### Work order
Find the lines below that contain the string "Waffle". Copy each one.

### Supplied material
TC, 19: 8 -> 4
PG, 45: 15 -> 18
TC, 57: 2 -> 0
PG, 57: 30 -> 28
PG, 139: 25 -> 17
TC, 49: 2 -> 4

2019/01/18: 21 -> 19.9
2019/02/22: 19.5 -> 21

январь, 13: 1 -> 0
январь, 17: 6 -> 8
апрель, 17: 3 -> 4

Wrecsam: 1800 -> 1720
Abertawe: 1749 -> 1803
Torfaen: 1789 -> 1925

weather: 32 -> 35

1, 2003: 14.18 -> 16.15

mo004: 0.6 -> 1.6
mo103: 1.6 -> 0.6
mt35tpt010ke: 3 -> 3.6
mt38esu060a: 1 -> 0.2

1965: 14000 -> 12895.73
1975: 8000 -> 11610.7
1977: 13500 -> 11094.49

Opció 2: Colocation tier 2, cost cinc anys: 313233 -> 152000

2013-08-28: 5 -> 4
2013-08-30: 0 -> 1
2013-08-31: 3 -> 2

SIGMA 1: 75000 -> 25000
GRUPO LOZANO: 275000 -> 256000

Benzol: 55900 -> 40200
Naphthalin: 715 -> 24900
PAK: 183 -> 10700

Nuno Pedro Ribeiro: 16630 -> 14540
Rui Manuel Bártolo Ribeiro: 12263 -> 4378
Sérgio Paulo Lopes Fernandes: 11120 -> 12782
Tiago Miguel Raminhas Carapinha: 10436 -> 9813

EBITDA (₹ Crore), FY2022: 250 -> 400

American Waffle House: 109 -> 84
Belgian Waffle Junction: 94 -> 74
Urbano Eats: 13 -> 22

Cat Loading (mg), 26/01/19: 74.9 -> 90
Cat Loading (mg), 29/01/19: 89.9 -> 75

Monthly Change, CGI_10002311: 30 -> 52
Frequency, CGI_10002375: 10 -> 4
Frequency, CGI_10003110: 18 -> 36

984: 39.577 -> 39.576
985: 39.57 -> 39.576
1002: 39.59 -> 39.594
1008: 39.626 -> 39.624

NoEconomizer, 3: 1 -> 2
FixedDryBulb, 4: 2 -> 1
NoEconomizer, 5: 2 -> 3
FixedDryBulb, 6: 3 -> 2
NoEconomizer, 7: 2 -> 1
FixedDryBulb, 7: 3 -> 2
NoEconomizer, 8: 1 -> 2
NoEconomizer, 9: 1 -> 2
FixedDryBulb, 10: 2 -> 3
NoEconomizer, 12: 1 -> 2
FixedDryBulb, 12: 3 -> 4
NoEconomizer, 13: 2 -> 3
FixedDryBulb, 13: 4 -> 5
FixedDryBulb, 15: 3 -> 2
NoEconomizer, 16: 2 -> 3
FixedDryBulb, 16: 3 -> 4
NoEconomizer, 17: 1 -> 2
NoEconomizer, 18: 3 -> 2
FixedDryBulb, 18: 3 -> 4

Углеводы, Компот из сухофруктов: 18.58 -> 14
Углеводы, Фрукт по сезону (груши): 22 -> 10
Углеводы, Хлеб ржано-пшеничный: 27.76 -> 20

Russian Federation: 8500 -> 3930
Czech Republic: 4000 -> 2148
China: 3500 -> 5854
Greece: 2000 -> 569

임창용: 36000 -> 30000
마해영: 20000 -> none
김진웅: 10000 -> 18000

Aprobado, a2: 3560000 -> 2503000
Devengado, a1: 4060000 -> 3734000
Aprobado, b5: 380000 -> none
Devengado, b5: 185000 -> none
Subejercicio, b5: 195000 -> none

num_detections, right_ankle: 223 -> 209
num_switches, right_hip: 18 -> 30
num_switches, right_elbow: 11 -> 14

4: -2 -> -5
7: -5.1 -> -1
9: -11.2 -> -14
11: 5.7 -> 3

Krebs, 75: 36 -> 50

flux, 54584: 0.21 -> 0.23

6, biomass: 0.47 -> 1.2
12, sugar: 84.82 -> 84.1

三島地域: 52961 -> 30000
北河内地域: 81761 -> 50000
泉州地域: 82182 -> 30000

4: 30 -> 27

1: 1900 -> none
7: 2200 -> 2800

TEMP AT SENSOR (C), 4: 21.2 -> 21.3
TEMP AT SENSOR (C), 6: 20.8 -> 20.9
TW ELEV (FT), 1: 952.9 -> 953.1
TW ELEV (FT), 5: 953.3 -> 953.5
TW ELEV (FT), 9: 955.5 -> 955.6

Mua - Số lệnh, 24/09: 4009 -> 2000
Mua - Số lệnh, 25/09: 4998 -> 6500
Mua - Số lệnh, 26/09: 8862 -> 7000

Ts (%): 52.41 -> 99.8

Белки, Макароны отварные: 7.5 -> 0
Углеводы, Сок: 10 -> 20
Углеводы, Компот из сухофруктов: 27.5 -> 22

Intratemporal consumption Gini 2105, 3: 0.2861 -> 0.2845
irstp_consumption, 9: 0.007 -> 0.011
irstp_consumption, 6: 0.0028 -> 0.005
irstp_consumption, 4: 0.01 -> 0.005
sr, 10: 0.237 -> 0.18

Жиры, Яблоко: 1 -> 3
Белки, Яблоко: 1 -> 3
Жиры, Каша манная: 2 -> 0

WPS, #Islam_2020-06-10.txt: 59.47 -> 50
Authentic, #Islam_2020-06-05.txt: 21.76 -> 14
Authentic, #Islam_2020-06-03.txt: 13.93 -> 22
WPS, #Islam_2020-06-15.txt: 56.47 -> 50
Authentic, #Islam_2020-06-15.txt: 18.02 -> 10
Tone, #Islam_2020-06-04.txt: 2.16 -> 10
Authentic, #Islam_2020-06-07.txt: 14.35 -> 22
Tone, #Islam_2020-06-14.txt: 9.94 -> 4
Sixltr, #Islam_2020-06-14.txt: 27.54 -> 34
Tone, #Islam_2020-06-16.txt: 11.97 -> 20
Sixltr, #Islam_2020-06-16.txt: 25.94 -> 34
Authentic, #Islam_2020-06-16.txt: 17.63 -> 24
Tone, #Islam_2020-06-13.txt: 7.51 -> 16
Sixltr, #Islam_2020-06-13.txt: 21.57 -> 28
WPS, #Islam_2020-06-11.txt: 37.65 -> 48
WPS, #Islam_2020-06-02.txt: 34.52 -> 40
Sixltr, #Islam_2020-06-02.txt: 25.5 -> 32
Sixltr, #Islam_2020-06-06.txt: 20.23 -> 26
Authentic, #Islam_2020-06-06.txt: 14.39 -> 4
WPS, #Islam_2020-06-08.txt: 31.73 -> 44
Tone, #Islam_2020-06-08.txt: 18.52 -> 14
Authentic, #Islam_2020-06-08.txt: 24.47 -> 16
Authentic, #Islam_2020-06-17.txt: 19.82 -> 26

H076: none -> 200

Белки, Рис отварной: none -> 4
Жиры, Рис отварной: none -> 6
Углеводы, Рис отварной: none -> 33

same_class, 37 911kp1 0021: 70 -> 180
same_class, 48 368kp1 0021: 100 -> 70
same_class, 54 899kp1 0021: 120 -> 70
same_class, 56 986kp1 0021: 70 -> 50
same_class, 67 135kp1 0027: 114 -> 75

### Task answer
American Waffle House: 109 -> 84
Belgian Waffle Junction: 94 -> 74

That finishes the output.